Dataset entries
────

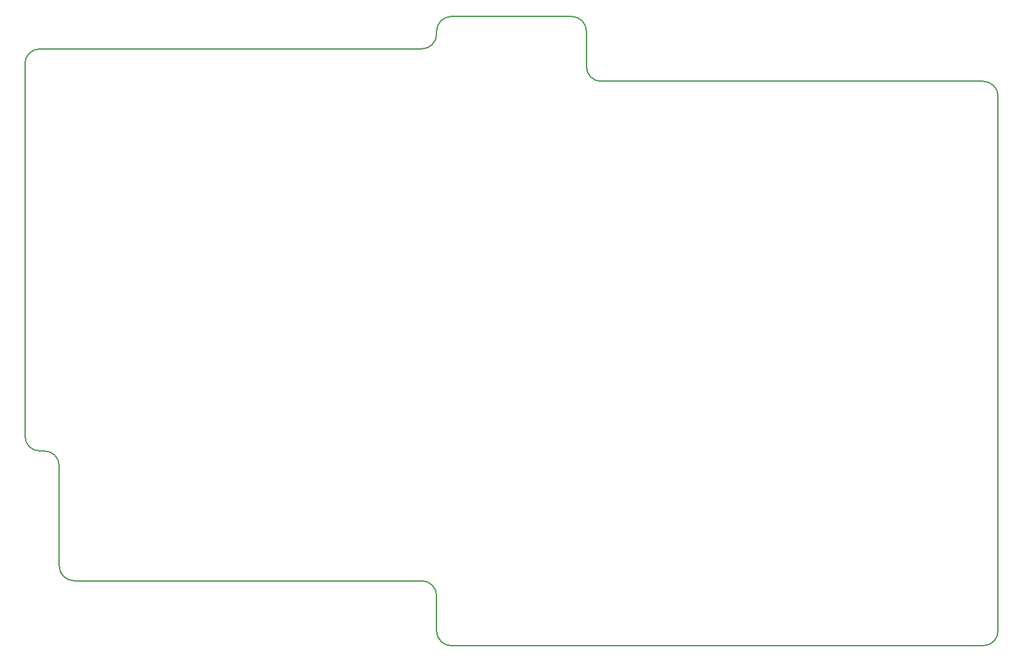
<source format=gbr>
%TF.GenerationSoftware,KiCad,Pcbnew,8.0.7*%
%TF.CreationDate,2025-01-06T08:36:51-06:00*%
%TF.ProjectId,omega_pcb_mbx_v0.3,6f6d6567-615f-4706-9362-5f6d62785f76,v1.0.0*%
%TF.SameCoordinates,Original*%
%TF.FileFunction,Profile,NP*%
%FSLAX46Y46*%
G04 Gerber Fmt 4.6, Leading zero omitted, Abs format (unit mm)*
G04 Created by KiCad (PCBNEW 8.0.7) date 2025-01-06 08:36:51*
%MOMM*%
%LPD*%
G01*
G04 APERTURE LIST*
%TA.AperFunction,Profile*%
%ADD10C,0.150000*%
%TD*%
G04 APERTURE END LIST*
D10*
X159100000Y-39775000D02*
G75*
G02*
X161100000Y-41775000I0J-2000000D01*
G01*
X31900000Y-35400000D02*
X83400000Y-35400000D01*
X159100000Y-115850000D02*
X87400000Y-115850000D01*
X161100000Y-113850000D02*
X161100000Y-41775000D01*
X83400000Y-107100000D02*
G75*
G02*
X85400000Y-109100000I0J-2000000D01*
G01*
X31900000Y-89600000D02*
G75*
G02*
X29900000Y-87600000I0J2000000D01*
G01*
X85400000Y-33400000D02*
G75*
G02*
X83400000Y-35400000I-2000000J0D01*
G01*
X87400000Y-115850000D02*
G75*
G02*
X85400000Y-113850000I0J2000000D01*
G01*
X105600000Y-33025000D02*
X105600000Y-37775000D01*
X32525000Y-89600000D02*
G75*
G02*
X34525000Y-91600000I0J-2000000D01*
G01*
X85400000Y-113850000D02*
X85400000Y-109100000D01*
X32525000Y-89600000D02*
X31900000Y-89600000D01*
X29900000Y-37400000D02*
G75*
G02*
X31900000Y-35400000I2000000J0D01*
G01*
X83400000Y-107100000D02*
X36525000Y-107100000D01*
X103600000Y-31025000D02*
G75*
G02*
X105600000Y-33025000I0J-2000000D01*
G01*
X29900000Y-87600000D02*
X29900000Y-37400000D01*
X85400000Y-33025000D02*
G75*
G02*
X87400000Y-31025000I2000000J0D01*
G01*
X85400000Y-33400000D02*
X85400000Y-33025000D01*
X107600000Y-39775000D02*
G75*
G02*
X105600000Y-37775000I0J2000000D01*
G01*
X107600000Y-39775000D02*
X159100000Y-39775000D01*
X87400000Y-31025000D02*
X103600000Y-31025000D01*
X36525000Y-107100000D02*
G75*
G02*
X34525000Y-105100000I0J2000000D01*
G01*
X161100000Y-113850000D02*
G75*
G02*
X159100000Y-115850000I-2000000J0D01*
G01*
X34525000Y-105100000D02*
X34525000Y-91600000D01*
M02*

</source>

────

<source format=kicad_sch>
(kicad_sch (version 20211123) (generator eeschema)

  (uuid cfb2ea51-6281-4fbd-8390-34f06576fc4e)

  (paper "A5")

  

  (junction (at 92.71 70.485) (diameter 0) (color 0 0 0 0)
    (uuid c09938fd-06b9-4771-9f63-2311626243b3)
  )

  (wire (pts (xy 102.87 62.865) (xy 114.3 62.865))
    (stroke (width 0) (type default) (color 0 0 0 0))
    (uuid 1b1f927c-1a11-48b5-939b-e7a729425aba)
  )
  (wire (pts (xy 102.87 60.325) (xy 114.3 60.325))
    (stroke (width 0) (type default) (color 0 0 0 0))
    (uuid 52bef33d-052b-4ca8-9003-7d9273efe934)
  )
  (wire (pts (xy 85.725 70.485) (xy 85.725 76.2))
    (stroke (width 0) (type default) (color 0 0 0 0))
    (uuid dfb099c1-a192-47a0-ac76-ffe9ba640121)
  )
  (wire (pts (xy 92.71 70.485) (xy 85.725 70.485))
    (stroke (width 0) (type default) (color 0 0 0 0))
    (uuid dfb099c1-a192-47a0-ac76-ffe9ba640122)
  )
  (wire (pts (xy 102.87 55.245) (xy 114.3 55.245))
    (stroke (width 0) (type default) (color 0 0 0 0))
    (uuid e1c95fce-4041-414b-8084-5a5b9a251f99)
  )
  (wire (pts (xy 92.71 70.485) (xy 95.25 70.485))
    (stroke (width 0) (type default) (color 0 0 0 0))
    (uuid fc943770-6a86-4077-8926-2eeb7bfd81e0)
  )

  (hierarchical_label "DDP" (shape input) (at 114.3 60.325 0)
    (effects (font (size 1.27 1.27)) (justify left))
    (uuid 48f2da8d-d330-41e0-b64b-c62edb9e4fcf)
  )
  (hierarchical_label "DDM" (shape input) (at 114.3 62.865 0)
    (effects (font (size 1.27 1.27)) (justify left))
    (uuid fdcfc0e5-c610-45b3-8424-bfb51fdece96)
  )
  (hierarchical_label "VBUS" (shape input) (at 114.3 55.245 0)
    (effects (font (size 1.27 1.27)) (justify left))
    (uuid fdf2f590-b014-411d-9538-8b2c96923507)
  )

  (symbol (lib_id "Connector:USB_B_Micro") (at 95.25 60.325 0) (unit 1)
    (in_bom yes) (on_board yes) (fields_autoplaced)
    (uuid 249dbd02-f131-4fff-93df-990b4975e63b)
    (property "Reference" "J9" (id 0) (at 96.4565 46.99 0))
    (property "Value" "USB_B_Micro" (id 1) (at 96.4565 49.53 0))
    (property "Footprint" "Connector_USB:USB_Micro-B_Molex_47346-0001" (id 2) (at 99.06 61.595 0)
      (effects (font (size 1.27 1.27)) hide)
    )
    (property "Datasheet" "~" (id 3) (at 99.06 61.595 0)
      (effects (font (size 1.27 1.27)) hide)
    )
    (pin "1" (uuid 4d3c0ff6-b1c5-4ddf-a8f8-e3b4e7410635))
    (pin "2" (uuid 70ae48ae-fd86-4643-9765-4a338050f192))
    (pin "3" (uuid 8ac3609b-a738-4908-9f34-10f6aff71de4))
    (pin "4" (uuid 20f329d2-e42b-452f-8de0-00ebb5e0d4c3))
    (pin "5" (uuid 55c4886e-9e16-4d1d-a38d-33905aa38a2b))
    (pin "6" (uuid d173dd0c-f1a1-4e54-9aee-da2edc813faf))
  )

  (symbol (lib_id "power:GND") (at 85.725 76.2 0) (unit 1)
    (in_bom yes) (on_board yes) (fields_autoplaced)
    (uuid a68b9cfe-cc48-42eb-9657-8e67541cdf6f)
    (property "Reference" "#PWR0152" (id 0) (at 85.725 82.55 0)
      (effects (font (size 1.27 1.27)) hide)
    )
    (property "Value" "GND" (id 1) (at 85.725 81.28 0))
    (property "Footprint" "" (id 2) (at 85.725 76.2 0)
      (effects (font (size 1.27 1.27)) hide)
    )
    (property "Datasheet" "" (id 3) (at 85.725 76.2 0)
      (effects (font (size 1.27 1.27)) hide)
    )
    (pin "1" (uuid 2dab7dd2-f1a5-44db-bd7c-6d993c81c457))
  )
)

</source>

────

> [DIRECTIONS]:
From the records above, retype only the lines starting at the line that contains "<source format=gbr>" and ending at the line that contains "G04 Gerber Fmt", both included.

> [SOLVED PROBLEM]:
<source format=gbr>
%TF.GenerationSoftware,KiCad,Pcbnew,8.0.7*%
%TF.CreationDate,2025-01-06T08:36:51-06:00*%
%TF.ProjectId,omega_pcb_mbx_v0.3,6f6d6567-615f-4706-9362-5f6d62785f76,v1.0.0*%
%TF.SameCoordinates,Original*%
%TF.FileFunction,Profile,NP*%
%FSLAX46Y46*%
G04 Gerber Fmt 4.6, Leading zero omitted, Abs format (unit mm)*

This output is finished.